Les premiers noms de la liste
À l’heure où nous mettions sous presse, la liste des nouveaux diplomates nommés n’avait pas encore été rendu publique, mais plusieurs noms circulaient déjà. En attendant d’être reçu par le roi et la publication du dahir de nomination, certains des concernés ont confirmé leurs nominations. Il s’agit par exemple, de l’ancien ministre de l’Industrie et du commerce, Ahmed Reda Chami, qui est nommé nouvel ambassadeur du Maroc auprès de l’Union Européenne. L’actuel député de l’USFP entame donc une nouvelle carrière dans le monde diplomatique après le monde des affaires et la politique. Sa nomination intervient au moment où les relations Maroc-UE traversent une mauvaise passe, ce qui a plombé la finalisation du processus de négociation pour la conclusion d’un Accord de libre-échange complet et approfondi (ALECA). Fort de son expérience puisqu’il a activement participé par le passé, à la conclusion d’autres accords avec l’UE, Ahmed Réda Chami aura la lourde responsabilité de redonner du souffle aux relations entre le Maroc et l’UE, en droite ligne avec le positionnement du royaume dans ce dossier. Parmi les noms qui ont été, également, confirmés, celui de Lalla Joumala, qui a été nommée ambassadrice à Washington. La diplomate chevronnée quitte donc Londres, forte d’un bilan, à tout point de vue, satisfaisant au vu de l’état actuel des relations entre le Maroc et la Grande-Bretagne. C’est l’actuel président de l’Instance nationale de prévention de la corruption (INPC), Abdeslam Aboudrar, qui la remplacerait à Londres, alors que Rachad Bouhlal, l’ambassadeur du Maroc aux États-Unis, serait nommé à Tokyo. À Bruxelles, c’est l’ancien ministre et militant de l’USFP, Mohamed Ameur, qui est annoncé, alors que la militante associative et membre de la direction du PAM, Khadija Rouissi, occuperait le poste d’ambassadrice du royaume au Danemark.
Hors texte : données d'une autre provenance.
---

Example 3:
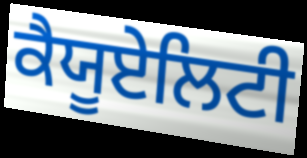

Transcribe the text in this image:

ਕੈਯੂਏਲਿਟੀ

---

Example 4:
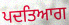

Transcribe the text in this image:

ਪਦਤਿਆਗ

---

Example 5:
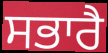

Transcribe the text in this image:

ਸਭਾਰੈ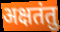
अक्षतंतु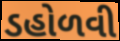
ડહોળવીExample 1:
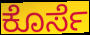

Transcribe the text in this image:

ಕೊರ್ಸೆ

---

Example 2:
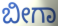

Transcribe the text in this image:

ಬೀಗಾ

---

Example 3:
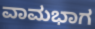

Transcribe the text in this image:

ವಾಮಭಾಗ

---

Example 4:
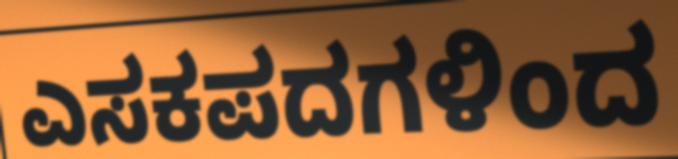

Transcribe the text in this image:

ಎಸಕಪದಗಳಿಂದ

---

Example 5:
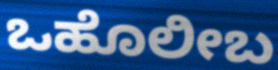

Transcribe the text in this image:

ಒಹೊಲೀಬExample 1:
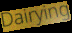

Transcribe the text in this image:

Dairying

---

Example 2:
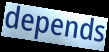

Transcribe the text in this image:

depends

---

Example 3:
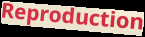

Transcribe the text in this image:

Reproduction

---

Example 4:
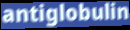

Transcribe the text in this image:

antiglobulin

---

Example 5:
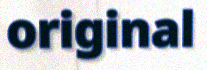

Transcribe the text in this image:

originalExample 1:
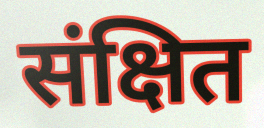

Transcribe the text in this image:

संक्षित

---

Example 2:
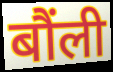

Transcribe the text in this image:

बौंली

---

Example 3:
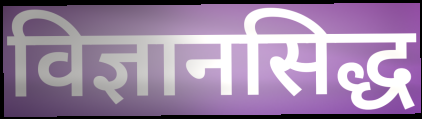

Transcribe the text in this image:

विज्ञानसिद्ध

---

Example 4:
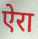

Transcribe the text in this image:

ऐरा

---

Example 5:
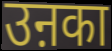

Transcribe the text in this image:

उऩका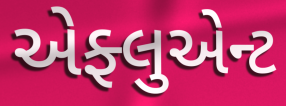
એફ્લુએન્ટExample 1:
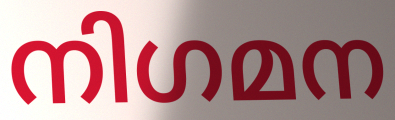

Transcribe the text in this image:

നിഗമന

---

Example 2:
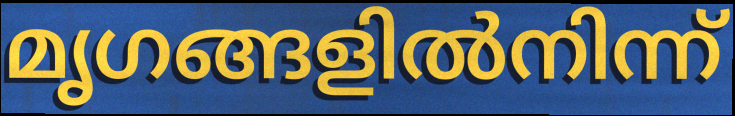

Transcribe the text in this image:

മൃഗങ്ങളിൽനിന്ന്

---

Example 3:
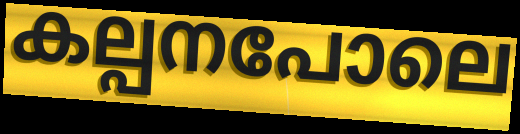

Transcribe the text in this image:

കല്പനപോലെ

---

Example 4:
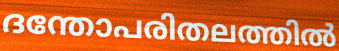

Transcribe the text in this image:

ദന്തോപരിതലത്തിൽ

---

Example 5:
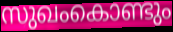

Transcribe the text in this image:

സുഖംകൊണ്ടുംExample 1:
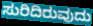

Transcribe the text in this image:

ಸುರಿದಿರುವುದು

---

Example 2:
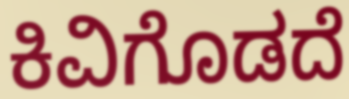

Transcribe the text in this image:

ಕಿವಿಗೊಡದೆ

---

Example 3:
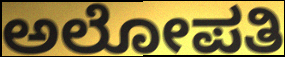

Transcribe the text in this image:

ಅಲೋಪತಿ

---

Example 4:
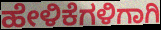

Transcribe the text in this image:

ಹೇಳಿಕೆಗಳಿಗಾಗಿ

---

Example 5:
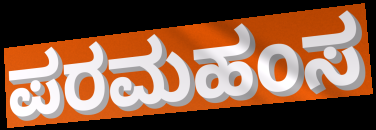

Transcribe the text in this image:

ಪರಮಹಂಸ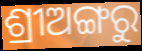
ଶ୍ରୀଅଙ୍ଗରୁ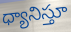
ధ్యానిస్తూ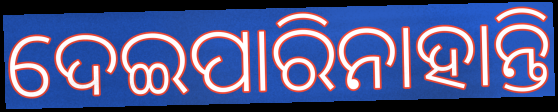
ଦେଇପାରିନାହାନ୍ତି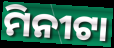
ମିନୀଟା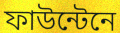
ফাউন্টেনে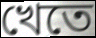
খেতেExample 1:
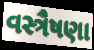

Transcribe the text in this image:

વસ્ત્રૈષણા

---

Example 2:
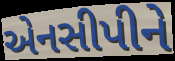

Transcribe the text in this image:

એનસીપીને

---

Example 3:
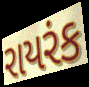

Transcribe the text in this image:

રાયરંક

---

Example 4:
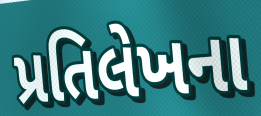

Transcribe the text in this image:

પ્રતિલેખના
Selon les mêmes informations, qui sont en attente de confirmation officielle, plusieurs cadres du département des Affaires étrangères ont été promus. Il s’agit, entre autres, de Nabil Dgoughi, Azzedine Farhan, et Amine Belhaj. De même, le jeune député du PJD, Reda Benkhaldoun aurait été nommé ambassadeur au Koweït, Wadie Benabdellah en Indonésie. Karim Medrek serait le nouvel ambassadeur du Maroc, en Australie, Mohammed El Maliki en Inde, Samir Aarour en Chine. Enfin, toujours parmi les premiers noms qui circulent, Samir Dahr devrait être en poste au Portugal et Abderrahim Kadmiri à Sainte Lucie.